Like most rural areas around the world, citizens of countryside towns and villages in Japan tend to have a long history with their community. Moving into an “everybody knows everybody” sphere can be intimidating, but a little bit of effort goes a long way. One piece of advice is to introduce yourself to your neighbors. Often times this is all that it takes to break the ice and allow the free flow of conversation.

Come harvest season, it’s common to share fruits and vegetables with those around you so do not be alarmed if you come home to a doormat covered in produce.

4. A Local Celebrity

Piggybacking off of the last point, the likelihood of you being one of few, or perhaps the only, non-native Japanese resident is highly likely in rural Japan. This will make you somewhat of a local celebrity, which has its own set of pros and cons. The perks of being a local celebrity are that you will most likely run into someone that knows you wherever you go. Trips to the grocery store or neighborhood bar can turn into an exciting catch-up session with your landlord or coworker. Local festivals have another level of excitement when you’re invited to help with the festivities.

The downside of all this is that because you’re a bit of a novelty, all eyes are on you. If you aren’t kind to your neighbors or fail to follow community rules, the chances of you being ostracized are high. To avoid being the “infamous foreigner”, be sure to follow your neighborhood and town rules. Most of all, be kind and friendly to your neighbors. Word travels quickly in small communities!

5. Your Own World

Japan is a volcanic island, resulting in mountainous terrain that is difficult to navigate around. Building a transportation system around these craggy grounds is both time-consuming and expensive, resulting in little to no public transportation.

If you are lucky enough to have a train station in your town, it’s not uncommon for trains to come only once every hour and ending their route before 10 pm. With Japan having the most punctual train systems in the world this may be hard to believe, but fewer and fewer people are living in the countryside of Japan, decreasing the demand for such services. Instead, you will find that having a car can be very helpful or even in some cases, unavoidable.

As mentioned before, rural towns tend to have tight communities. Becoming a part of it takes time! Until then, you may experience a sense of loneliness or misplacement. It’s very easy, and common, to get homesick while living in a community where everyone seems to be with family. Whether it’s from physical isolation or a sense of displacement in the community, many ex-pats experience a sense of isolation.
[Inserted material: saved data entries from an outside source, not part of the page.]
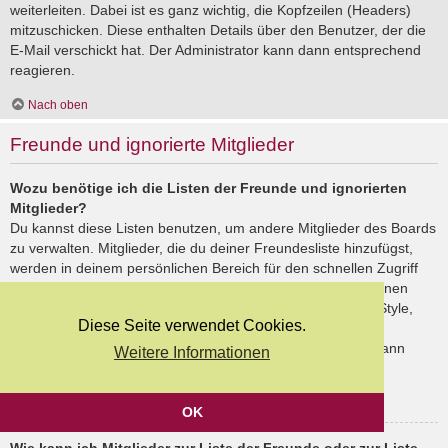
weiterleiten. Dabei ist es ganz wichtig, die Kopfzeilen (Headers)
mitzuschicken. Diese enthalten Details über den Benutzer, der die
E-Mail verschickt hat. Der Administrator kann dann entsprechend
reagieren.
Nach oben
Freunde und ignorierte Mitglieder
Wozu benötige ich die Listen der Freunde und ignorierten
Mitglieder?
Du kannst diese Listen benutzen, um andere Mitglieder des Boards
zu verwalten. Mitglieder, die du deiner Freundesliste hinzufügst,
werden in deinem persönlichen Bereich für den schnellen Zugriff
aufgelistet. Du siehst dort deren Onlinestatus und kannst ihnen
schnell eine Private Nachricht senden. Abhängig von dem Style,
Diese Seite verwendet Cookies.
den du verwendest, können Beiträge deiner Freunde auch
hervorgehoben sein. Wenn du einen Benutzer ignorierst, dann
Weitere Informationen
siehst du seine Beiträge standardmäßig nicht.
Nach oben
OK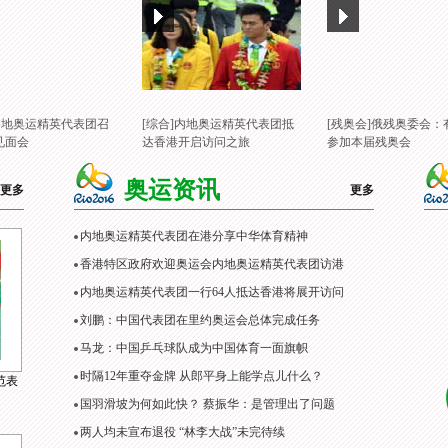
]内地奥运精英代表团召
[综合]内地奥运精英代表团抵
[残奥会]俄残奥委会：
见面会
达香港开启访问之旅
参加本届残奥会
奥运资讯
更多
更多
内地奥运精英代表团在港分享中华体育精神
香港特区政府欢迎奥运会内地奥运精英代表团访港
内地奥运精英代表团一行64人抵达香港将展开访问
刘鹏：中国代表团在里约奥运会总体完成任务
马龙：中国乒乓球队成为中国体育一面旗帜
时隔12年重夺金牌 从郎平身上能学点儿什么？
范表
国羽滑坡为何如此快？ 蔡振华：是管理出了问题
两人均未宣布退役 “林李大战”未完待续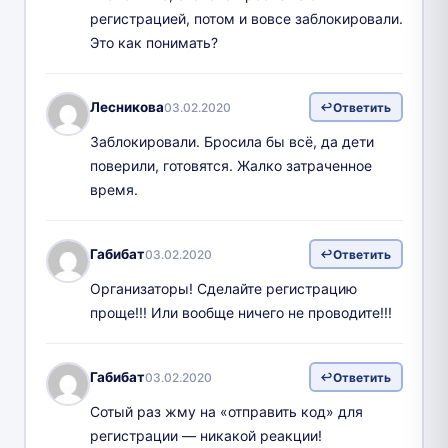
регистрацией, потом и вовсе заблокировали.
Это как понимать?
Лесникова
03.02.2020
Ответить
Заблокировали. Бросила бы всё, да дети
поверили, готовятся. Жалко затраченное
время.
Габибат
03.02.2020
Ответить
Организаторы! Сделайте регистрацию
проще!!! Или вообще ничего не проводите!!!
Габибат
03.02.2020
Ответить
Сотый раз жму на «отправить код» для
регистрации — никакой реакции!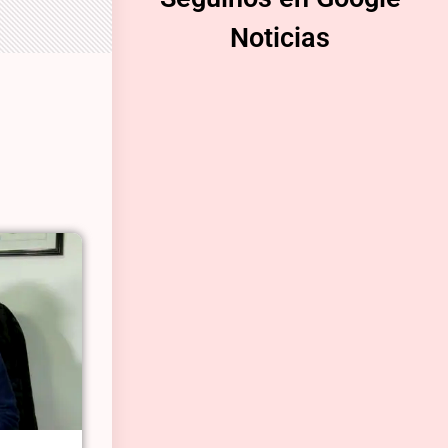
Noticias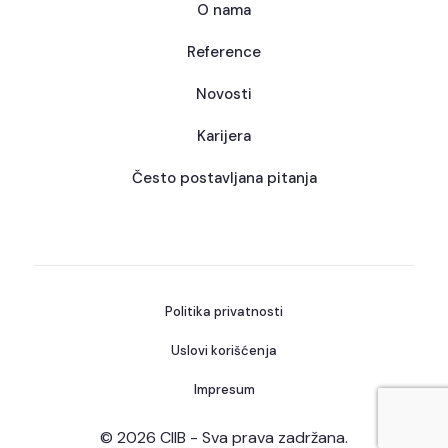
O nama
Reference
Novosti
Karijera
Često postavljana pitanja
Politika privatnosti
Uslovi korišćenja
Impresum
© 2026 CIIB - Sva prava zadržana.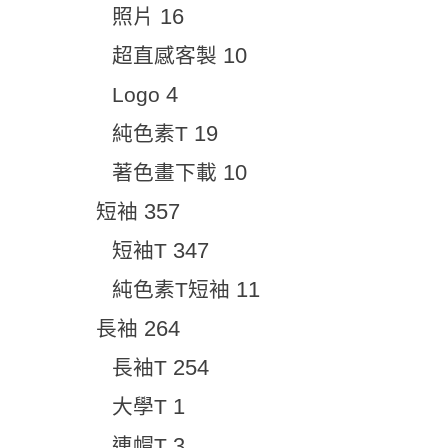
16
照片
10
超直感客製
4
Logo
19
純色素T
10
著色畫下載
357
短袖
347
短袖T
11
純色素T短袖
264
長袖
254
長袖T
1
大學T
3
連帽T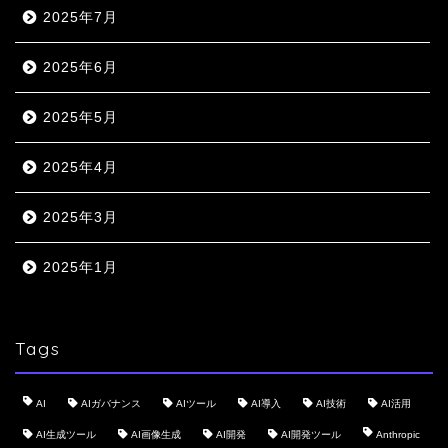
2025年7月
2025年6月
2025年5月
2025年4月
2025年3月
2025年1月
Tags
AI
AIガバナンス
AIツール
AI導入
AI技術
AI活用
AI生成ツール
AI画像生成
AI開発
AI開発ツール
Anthropic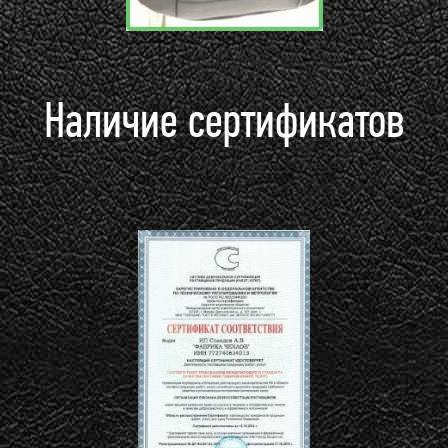
Наличие сертификатов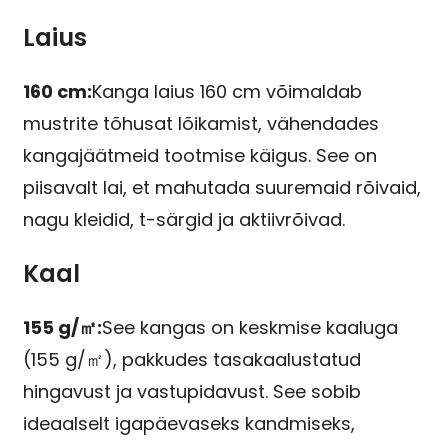
Laius
160 cm:
Kanga laius 160 cm võimaldab
mustrite tõhusat lõikamist, vähendades
kangajäätmeid tootmise käigus. See on
piisavalt lai, et mahutada suuremaid rõivaid,
nagu kleidid, t-särgid ja aktiivrõivad.
Kaal
155 g/㎡:
See kangas on keskmise kaaluga
(155 g/㎡), pakkudes tasakaalustatud
hingavust ja vastupidavust. See sobib
ideaalselt igapäevaseks kandmiseks,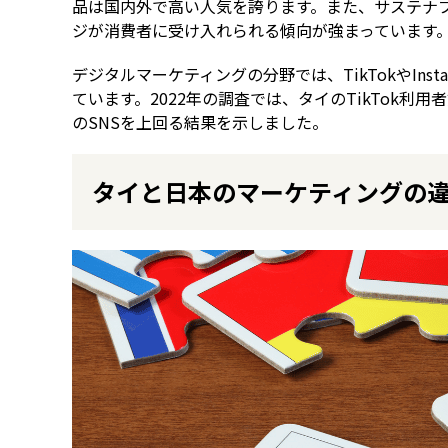
品は国内外で高い人気を誇ります。また、サステナ
ジが消費者に受け入れられる傾向が強まっています
デジタルマーケティングの分野では、TikTokやIn
ています。2022年の調査では、タイのTikTok利
のSNSを上回る結果を示しました。
タイと日本のマーケティングの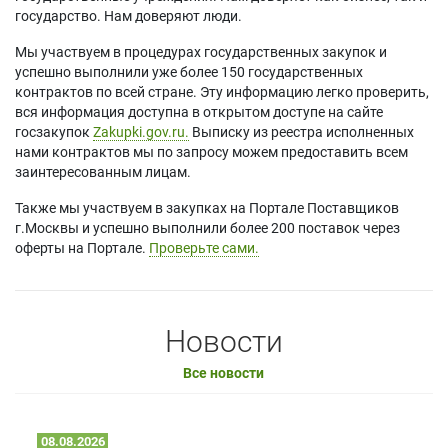
государство. Нам доверяют люди.
Мы участвуем в процедурах государственных закупок и
успешно выполнили уже более 150 государственных
контрактов по всей стране. Эту информацию легко проверить,
вся информация доступна в открытом доступе на сайте
госзакупок
Zakupki.gov.ru.
Выписку из реестра исполненных
нами контрактов мы по запросу можем предоставить всем
заинтересованным лицам.
Также мы участвуем в закупках на Портале Поставщиков
г.Москвы и успешно выполнили более 200 поставок через
оферты на Портале.
Проверьте сами.
Новости
Все новости
08.08.2026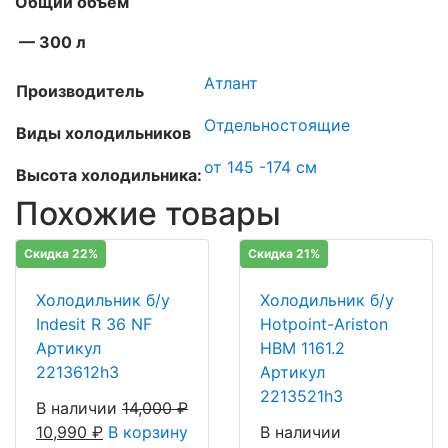
Общий объем
— 300 л
Атлант
Производитель
Отдельностоящие
Виды холодильников
от 145 -174 см
Высота холодильника:
Похожие товары
Скидка 22%
Скидка 21%
Холодильник б/у
Холодильник б/у
Indesit R 36 NF
Hotpoint-Ariston
Артикул
HBM 1161.2
2213612h3
Артикул
2213521h3
В наличии
14,000
₽
10,990
₽
В корзину
В наличии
However, with time and patience, things become more familiar and “home” like.

6. Language and Cultural Exchange

Living in a predominantly Japanese environment is a great way to become familiar with the Japanese language and culture. On the flip side, there are plenty of Japanese people who would love to learn more about your home country and language.

Being asked to teach short English lessons or partake in a “culture swap” is very common in rural areas where English language schools are sparse. These experiences lead to so many unexpected adventures and lessons that are unavailable in a busy city setting.

7. Access to Japan’s Natural Beauty

One point that is not discussed enough is the accessibility to nature. Japan has thousands of beautiful hiking trails of all levels which can be finished off with a visit to a local onsen, or hot spring. Animals unique to Japan, like the famous “snow monkeys”, can also be found lounging about in unexpected places.

In fact, many rural towns have an intercom system inside homes to warn citizens if a bear or wild boar has been spotted! In the countryside of Japan, you get to live inside of nature while being able to appreciate and familiarizing yourself with the animals and foliage.

One of a Kind Experience

You can read all of the articles online or listen to hundreds of personal testimonials, but no two Japanese country living experiences are the same. Deciding to move into a remote part of Japan is a courageous feat that comes with many obstacles, but it is an incredibly rewarding adventure.